Vernissage le 24 novembre à 18 heures


Scène de la vie conjugale constitue la troisième partie du cycle d’expositions Action, on tourne dont le titre, s’il rappelle les relations de la Côte d’Azur avec l’industrie cinématographique (les Studios de la Victorine, le festival de Cannes, et plus largement « l’effet cinéma », produit du climat général et qui rejaillit autant sur les comportements que sur les ambiances…), n’institue cependant ni programme (sinon celui d’un engagement dans la durée), ni thématique. Il propose plutôt de porter un regard transversal sur les pratiques contemporaines de l’exposition, de les confronter, par analogies, à certains modèles, mécanismes ou moments singuliers du décorum cinématographique.

Scène de la vie conjugale ou : comment ça se passe dans ce huis clos de la sphère privée, dans ce paradis de l’intime, dans cet enfer du domestique. À l’heure où l’espace privé se voit menacé dans son autonomie par l’expansion de l’activité économique. À l’ère de l’information, où rien de ce qui vous est le plus secret ne nous est inconnu. À l’âge de l’accès, qui est aussi celui du triomphe du panoptique, les relations particulières sauront-elles résister à la marchandisation des corps et des sentiments ?

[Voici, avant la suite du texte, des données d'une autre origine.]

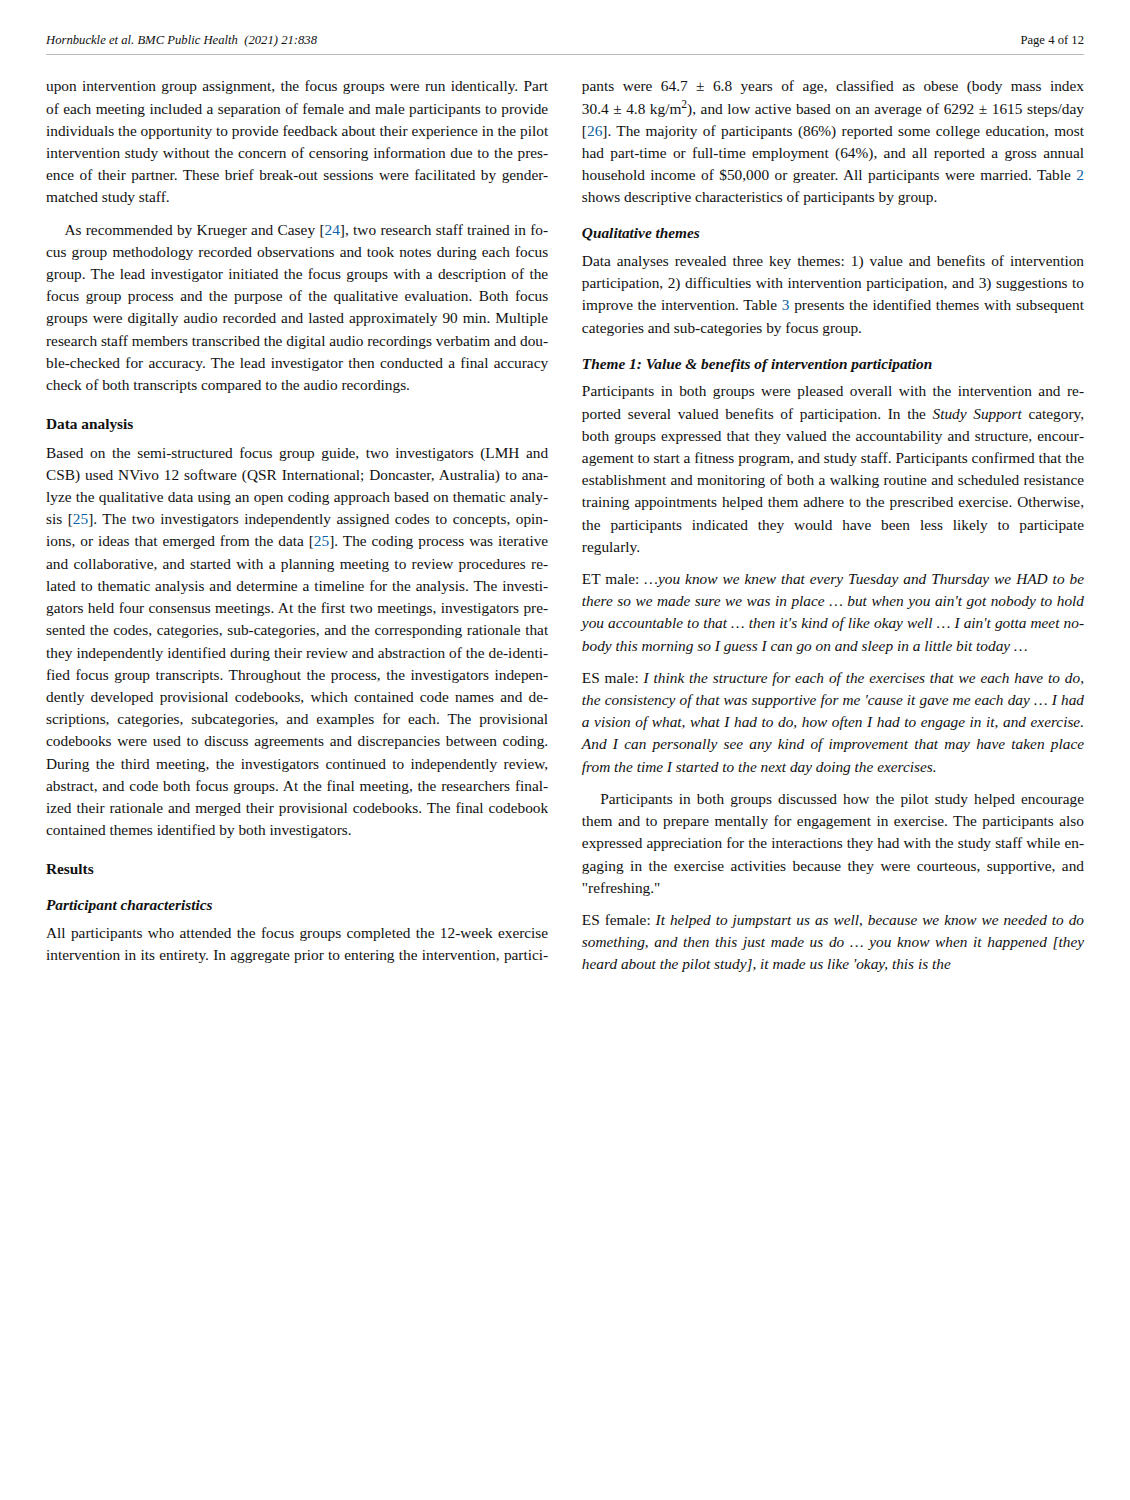Hornbuckle et al. BMC Public Health (2021) 21:838
Page 4 of 12
upon intervention group assignment, the focus groups were run identically. Part of each meeting included a separation of female and male participants to provide individuals the opportunity to provide feedback about their experience in the pilot intervention study without the concern of censoring information due to the presence of their partner. These brief break-out sessions were facilitated by gender-matched study staff.
As recommended by Krueger and Casey [24], two research staff trained in focus group methodology recorded observations and took notes during each focus group. The lead investigator initiated the focus groups with a description of the focus group process and the purpose of the qualitative evaluation. Both focus groups were digitally audio recorded and lasted approximately 90 min. Multiple research staff members transcribed the digital audio recordings verbatim and double-checked for accuracy. The lead investigator then conducted a final accuracy check of both transcripts compared to the audio recordings.
Data analysis
Based on the semi-structured focus group guide, two investigators (LMH and CSB) used NVivo 12 software (QSR International; Doncaster, Australia) to analyze the qualitative data using an open coding approach based on thematic analysis [25]. The two investigators independently assigned codes to concepts, opinions, or ideas that emerged from the data [25]. The coding process was iterative and collaborative, and started with a planning meeting to review procedures related to thematic analysis and determine a timeline for the analysis. The investigators held four consensus meetings. At the first two meetings, investigators presented the codes, categories, sub-categories, and the corresponding rationale that they independently identified during their review and abstraction of the de-identified focus group transcripts. Throughout the process, the investigators independently developed provisional codebooks, which contained code names and descriptions, categories, subcategories, and examples for each. The provisional codebooks were used to discuss agreements and discrepancies between coding. During the third meeting, the investigators continued to independently review, abstract, and code both focus groups. At the final meeting, the researchers finalized their rationale and merged their provisional codebooks. The final codebook contained themes identified by both investigators.
Results
Participant characteristics
All participants who attended the focus groups completed the 12-week exercise intervention in its entirety. In aggregate prior to entering the intervention, participants were 64.7 ± 6.8 years of age, classified as obese (body mass index 30.4 ± 4.8 kg/m2), and low active based on an average of 6292 ± 1615 steps/day [26]. The majority of participants (86%) reported some college education, most had part-time or full-time employment (64%), and all reported a gross annual household income of $50,000 or greater. All participants were married. Table 2 shows descriptive characteristics of participants by group.
Qualitative themes
Data analyses revealed three key themes: 1) value and benefits of intervention participation, 2) difficulties with intervention participation, and 3) suggestions to improve the intervention. Table 3 presents the identified themes with subsequent categories and sub-categories by focus group.
Theme 1: Value & benefits of intervention participation
Participants in both groups were pleased overall with the intervention and reported several valued benefits of participation. In the Study Support category, both groups expressed that they valued the accountability and structure, encouragement to start a fitness program, and study staff. Participants confirmed that the establishment and monitoring of both a walking routine and scheduled resistance training appointments helped them adhere to the prescribed exercise. Otherwise, the participants indicated they would have been less likely to participate regularly.
ET male: …you know we knew that every Tuesday and Thursday we HAD to be there so we made sure we was in place … but when you ain't got nobody to hold you accountable to that … then it's kind of like okay well … I ain't gotta meet nobody this morning so I guess I can go on and sleep in a little bit today …
ES male: I think the structure for each of the exercises that we each have to do, the consistency of that was supportive for me 'cause it gave me each day … I had a vision of what, what I had to do, how often I had to engage in it, and exercise. And I can personally see any kind of improvement that may have taken place from the time I started to the next day doing the exercises.
Participants in both groups discussed how the pilot study helped encourage them and to prepare mentally for engagement in exercise. The participants also expressed appreciation for the interactions they had with the study staff while engaging in the exercise activities because they were courteous, supportive, and "refreshing."
ES female: It helped to jumpstart us as well, because we know we needed to do something, and then this just made us do … you know when it happened [they heard about the pilot study], it made us like 'okay, this is the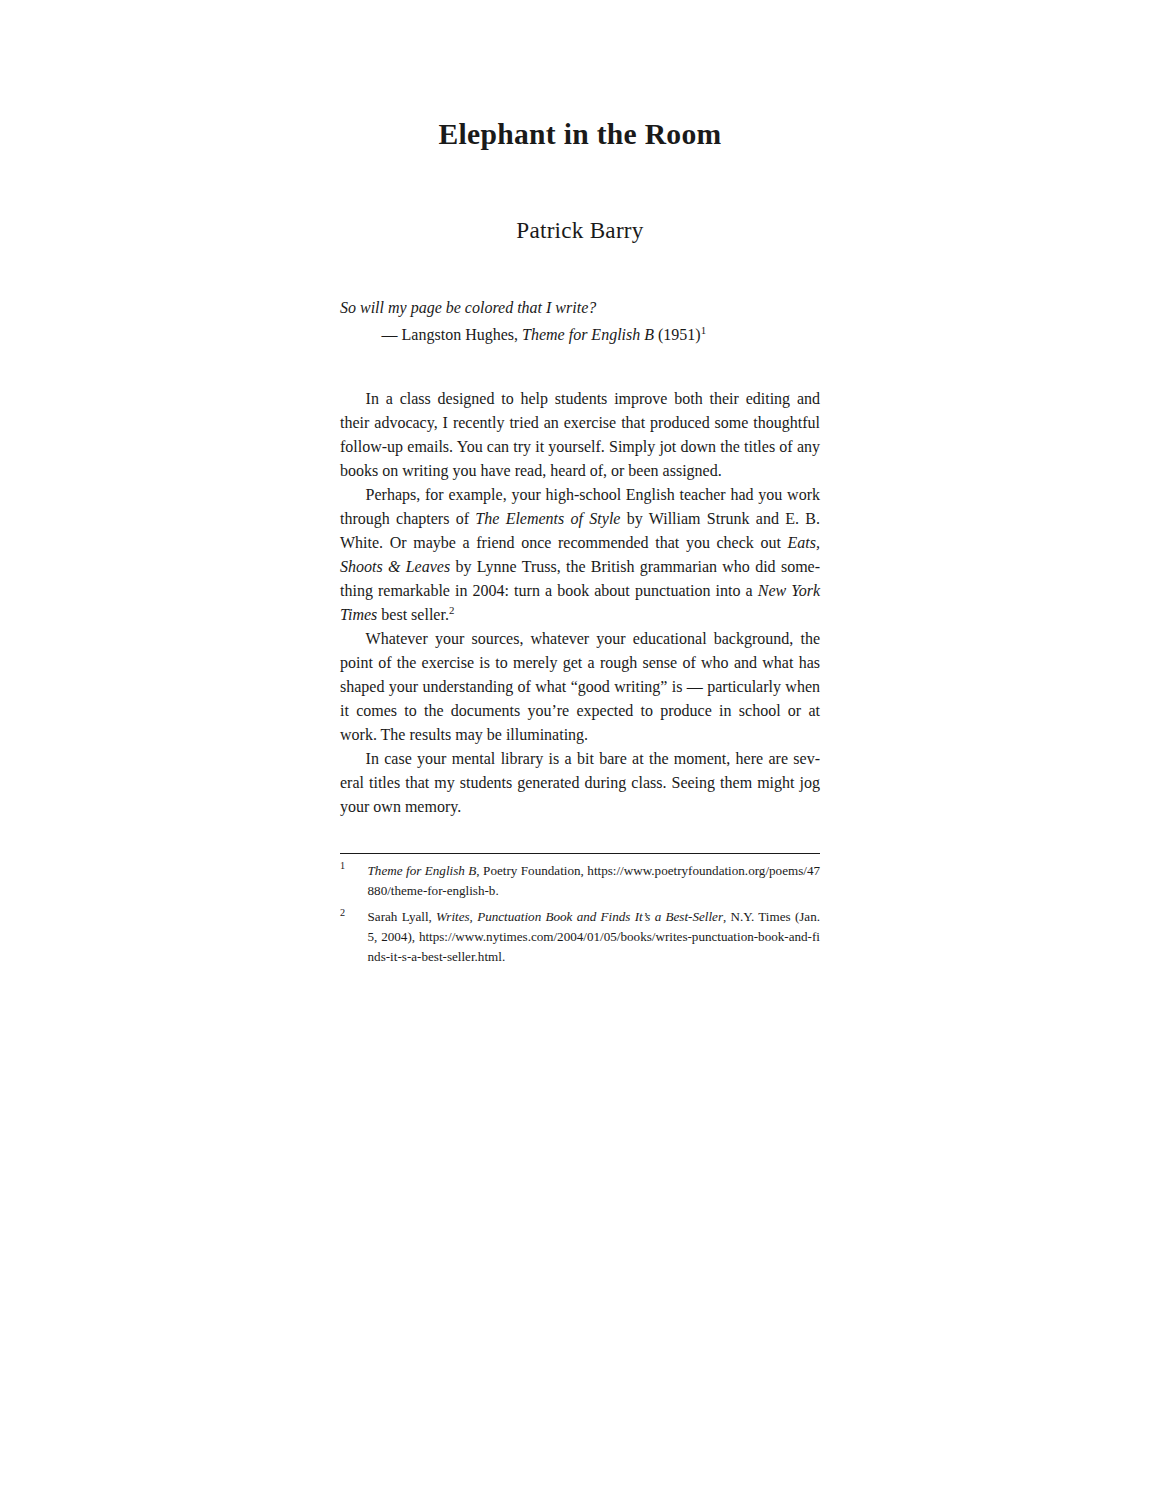Elephant in the Room
Patrick Barry
So will my page be colored that I write? — Langston Hughes, Theme for English B (1951)1
In a class designed to help students improve both their editing and their advocacy, I recently tried an exercise that produced some thoughtful follow-up emails. You can try it yourself. Simply jot down the titles of any books on writing you have read, heard of, or been assigned.
Perhaps, for example, your high-school English teacher had you work through chapters of The Elements of Style by William Strunk and E. B. White. Or maybe a friend once recommended that you check out Eats, Shoots & Leaves by Lynne Truss, the British grammarian who did something remarkable in 2004: turn a book about punctuation into a New York Times best seller.2
Whatever your sources, whatever your educational background, the point of the exercise is to merely get a rough sense of who and what has shaped your understanding of what “good writing” is — particularly when it comes to the documents you’re expected to produce in school or at work. The results may be illuminating.
In case your mental library is a bit bare at the moment, here are several titles that my students generated during class. Seeing them might jog your own memory.
Theme for English B, Poetry Foundation, https://www.poetryfoundation.org/poems/47880/theme-for-english-b.
Sarah Lyall, Writes, Punctuation Book and Finds It’s a Best-Seller, N.Y. Times (Jan. 5, 2004), https://www.nytimes.com/2004/01/05/books/writes-punctuation-book-and-finds-it-s-a-best-seller.html.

Il semble bien que ce domaine obscur, qui n’est pas épargné par l’affrontement et la négociation (entre deux accalmies de félicité), s’affirme comme le dernier rempart de résistance à la violence symbolique exercée de façon coercitive par les forces conjuguées des rouleaux compresseurs des pouvoirs et des industries.
La vie conjugale, ce n’est pas seulement la question de la famille et de la filiation - ni même de la « vie maritale » - mais, bien plus certainement, c’est le lieu du rapport à l’Autre, qui ne saurait être réductible à une prétendue différenciation sexuelle. Donc : couple, mariage,
famille, mais aussi et tout autant PACS, compagnonnage, fiançailles, aventure, passade, amitié, communauté, copinage, à 2 ou 3 (voire plus si affinités).
Exposer une « scène de la vie conjugale », ce serait réinventer des représentations du quotidien entendu comme expérience de la relation, du rapport - foncièrement politique et jamais banal. Soit : faire de la maison une seconde peau (Eulàlia Valldosera). Réinventer des modes de dialogue, en pervertissant le cliché des « ouvrages pour dame » (Christelle Familiari). Se livrer à une folie douce et transgressive (Ann-Sofi Sidén). Envisager la maison comme lieu de l’inquiétante étrangeté et de l’impossible solitude (Teresa Hubbard & Alexander Birchler). Rejouer la répartition des rôles au sein du couple (Florence Paradeis). Réinventer les identités, au-delà des genres (Brice Dellsperger). Se replier sur la communauté familiale (Richard Billingham) ou amicale (Nan Goldin), en assumant cette confusion de faire de sa vie, une œuvre. Rêver au bonheur, tout en le sachant impossible, mais y rêver quand même (tout en le trouvant ennuyeux…) (Anne Brégeaut).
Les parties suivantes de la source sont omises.